How can you be so sure when is the right time? That seems like a huge gamble. I'm guessing most people will wait til TS has truly HTF before making such a big decision. If you do it too soon, you would be out of a job.
 

jed turtle

a brother in the Lord
thanks ND! probably one of the most important and brutally honest threads you or anyone has ever posted.

the fact that we are less than 90 days to the mid-point of this current Tetrad of the Blood Moons (1-5-15) suggests to me that we are rapidly running out of time (and don't the devil know it...)

also that this epidemic is on the verge of going global if they've given up in Sierra Leonne, if our illegal alien Resident Commander In Chief isn't immediately replaced by somebody who understands the inevitable consequences of being led by a traitor / idiot.

if our People do not repent of their personal and national sins, it's all over but the crying and subsequent anguish/ pain.

the Day of Reckoning approaches and our souls (lives too) are on the Line.
 

kittyknits

Veteran Member
I haven't read the whole thread yet, but there is another thread on SELENIUM. How every virus particle needs a certain number of atoms of selenium to be neutralized (IIRC). Different viruses use different amounts, but I think ebola used a lot. I'm going to have to print some of these threads out, so I have the info at hand.

I intend to take a lot of selenium if this gets into my area. YMMV. I am not saying anyone else should do this; just read some of these threads--like the one on EGCG, also-- and make your own decisions.

I am trying to learn about whatever preventive measures might possibly exist.
 
Last edited:

cjoi

Veteran Member
The REASON Ebola causes the body and organs to "melt" and bleed out is EBOLA DESTROYS THE ENTIRE BODY VITAMIN C LEVEL (to ZERO) and the collagen the " glue" that holds the organs and tissues together and also C maintains blood vessel integrity is ABSOLUTELY DEPENDENT ON Vitamin C! Without it you get, bleed out, linings of tongue, throat, gut, etc to "come off" and "INSTANT end stage SCURVY which looks a lot like Ebola!

I believe that if an Ebola Victim is treated with ORAL"rehydration salts solution, HIGH vitamin C administered several times daily, high PPM Colloidal silver several times daily, (which kills the Ebola virus itself) and TURMERIC standardized to 95% Curcumin 400mg two to four times a day to PREVENT OR STOP A CYTOKINE STORM or "cascade" ( which is an auto-immune attack that Ebola triggers) and which, by itself can kill, if unchecked! . This TREATMENT SHOULD SAVE MANY MORE PEOPLE.
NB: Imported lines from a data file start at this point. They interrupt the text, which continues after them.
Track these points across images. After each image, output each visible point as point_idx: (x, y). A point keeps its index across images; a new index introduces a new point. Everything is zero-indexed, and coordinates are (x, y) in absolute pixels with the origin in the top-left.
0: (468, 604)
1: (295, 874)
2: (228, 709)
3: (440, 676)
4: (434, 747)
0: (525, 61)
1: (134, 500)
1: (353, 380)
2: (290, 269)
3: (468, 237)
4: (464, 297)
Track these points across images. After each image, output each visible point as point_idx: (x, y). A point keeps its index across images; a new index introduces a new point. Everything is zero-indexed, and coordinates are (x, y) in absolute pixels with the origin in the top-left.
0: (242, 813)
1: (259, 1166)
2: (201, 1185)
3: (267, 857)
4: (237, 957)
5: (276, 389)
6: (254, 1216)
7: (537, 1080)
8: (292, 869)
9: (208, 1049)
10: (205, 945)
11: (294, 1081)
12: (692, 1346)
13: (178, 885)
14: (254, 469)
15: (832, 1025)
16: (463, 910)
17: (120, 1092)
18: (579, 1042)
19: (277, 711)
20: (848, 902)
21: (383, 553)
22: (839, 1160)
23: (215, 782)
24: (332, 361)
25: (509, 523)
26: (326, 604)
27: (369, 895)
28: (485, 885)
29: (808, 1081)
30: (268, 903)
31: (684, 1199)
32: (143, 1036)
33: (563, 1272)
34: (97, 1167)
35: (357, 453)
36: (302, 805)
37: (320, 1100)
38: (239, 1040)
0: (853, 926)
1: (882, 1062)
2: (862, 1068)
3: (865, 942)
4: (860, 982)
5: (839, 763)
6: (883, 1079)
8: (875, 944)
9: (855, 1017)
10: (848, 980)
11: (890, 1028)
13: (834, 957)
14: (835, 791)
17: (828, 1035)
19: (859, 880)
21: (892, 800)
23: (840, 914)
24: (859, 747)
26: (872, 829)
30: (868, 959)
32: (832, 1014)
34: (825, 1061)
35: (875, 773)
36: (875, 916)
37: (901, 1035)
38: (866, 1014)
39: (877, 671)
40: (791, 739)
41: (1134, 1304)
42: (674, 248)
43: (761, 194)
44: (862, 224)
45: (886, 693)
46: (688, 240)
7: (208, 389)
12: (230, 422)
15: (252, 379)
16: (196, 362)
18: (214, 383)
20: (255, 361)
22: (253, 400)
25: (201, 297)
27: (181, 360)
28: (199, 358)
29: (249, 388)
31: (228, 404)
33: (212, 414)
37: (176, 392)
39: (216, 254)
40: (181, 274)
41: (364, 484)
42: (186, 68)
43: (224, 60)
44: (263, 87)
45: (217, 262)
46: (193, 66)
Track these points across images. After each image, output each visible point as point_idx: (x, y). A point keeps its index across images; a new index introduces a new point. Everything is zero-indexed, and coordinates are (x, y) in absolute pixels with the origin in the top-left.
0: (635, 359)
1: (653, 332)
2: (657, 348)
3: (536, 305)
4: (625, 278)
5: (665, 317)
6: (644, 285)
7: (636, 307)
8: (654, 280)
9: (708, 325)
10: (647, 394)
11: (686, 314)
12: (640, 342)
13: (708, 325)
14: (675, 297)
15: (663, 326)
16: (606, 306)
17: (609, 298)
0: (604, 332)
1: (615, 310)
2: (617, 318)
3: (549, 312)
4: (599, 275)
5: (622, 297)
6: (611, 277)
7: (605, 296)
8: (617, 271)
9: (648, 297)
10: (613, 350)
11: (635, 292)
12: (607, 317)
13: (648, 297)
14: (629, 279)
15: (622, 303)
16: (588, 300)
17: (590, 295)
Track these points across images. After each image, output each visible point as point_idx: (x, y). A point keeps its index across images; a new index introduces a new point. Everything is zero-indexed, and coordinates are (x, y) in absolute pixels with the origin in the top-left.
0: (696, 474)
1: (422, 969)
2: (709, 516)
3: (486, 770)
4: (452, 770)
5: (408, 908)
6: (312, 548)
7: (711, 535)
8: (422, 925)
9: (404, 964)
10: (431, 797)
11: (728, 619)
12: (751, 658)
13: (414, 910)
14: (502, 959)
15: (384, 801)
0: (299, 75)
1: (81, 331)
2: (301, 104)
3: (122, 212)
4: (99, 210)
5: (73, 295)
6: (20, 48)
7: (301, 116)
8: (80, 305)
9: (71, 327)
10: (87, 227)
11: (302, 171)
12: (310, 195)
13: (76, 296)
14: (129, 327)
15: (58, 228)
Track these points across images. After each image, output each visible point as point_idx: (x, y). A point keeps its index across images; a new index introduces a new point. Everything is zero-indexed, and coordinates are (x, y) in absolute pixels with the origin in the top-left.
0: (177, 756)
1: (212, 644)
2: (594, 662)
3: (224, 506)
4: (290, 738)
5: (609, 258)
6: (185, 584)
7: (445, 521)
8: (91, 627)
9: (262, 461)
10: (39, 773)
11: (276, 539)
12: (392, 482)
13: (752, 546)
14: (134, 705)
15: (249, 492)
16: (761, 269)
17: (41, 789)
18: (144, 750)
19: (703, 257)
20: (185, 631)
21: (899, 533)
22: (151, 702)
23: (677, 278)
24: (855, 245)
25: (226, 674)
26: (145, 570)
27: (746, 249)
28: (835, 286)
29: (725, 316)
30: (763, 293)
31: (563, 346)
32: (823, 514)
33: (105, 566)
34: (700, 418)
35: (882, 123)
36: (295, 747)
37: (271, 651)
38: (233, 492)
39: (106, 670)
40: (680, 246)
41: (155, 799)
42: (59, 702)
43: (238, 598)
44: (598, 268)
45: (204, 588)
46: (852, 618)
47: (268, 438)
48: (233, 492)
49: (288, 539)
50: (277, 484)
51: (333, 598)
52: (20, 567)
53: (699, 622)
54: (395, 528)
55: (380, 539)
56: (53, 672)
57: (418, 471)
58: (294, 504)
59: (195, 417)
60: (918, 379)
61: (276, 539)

Certainly makes sense, Ainitfunny.
 

Plain Jane

Just Plain Jane
Thank You for this thoughtful post! I have already made suggestions about Vit. C and other preventatives, as well as some preps. for my loved ones. Did they listen? I don't know. BUT Can I do what the author suggests? I have yet to answer that myself. It hurts to even think about it.
 

kittyknits

Veteran Member
night driver,

Some of us live with people who refuse to fully understand the importance of "don't be there". When there are bodies dead in the streets of our town, he might get it. Until then, I have to make sure I have anything that might possibly help prevent or knock out in the early stages. I can't just sit here and be accepting of his attitude and resign myself to it.
 
Much to ponder in the OP - and disquieting to say the least.

Also must consider the ^^^ issue of abandoning all (most?) hope before trying - even after understanding that it might mean one's own demise.


Just seems so hope-less, perhaps that's why E. is so feared?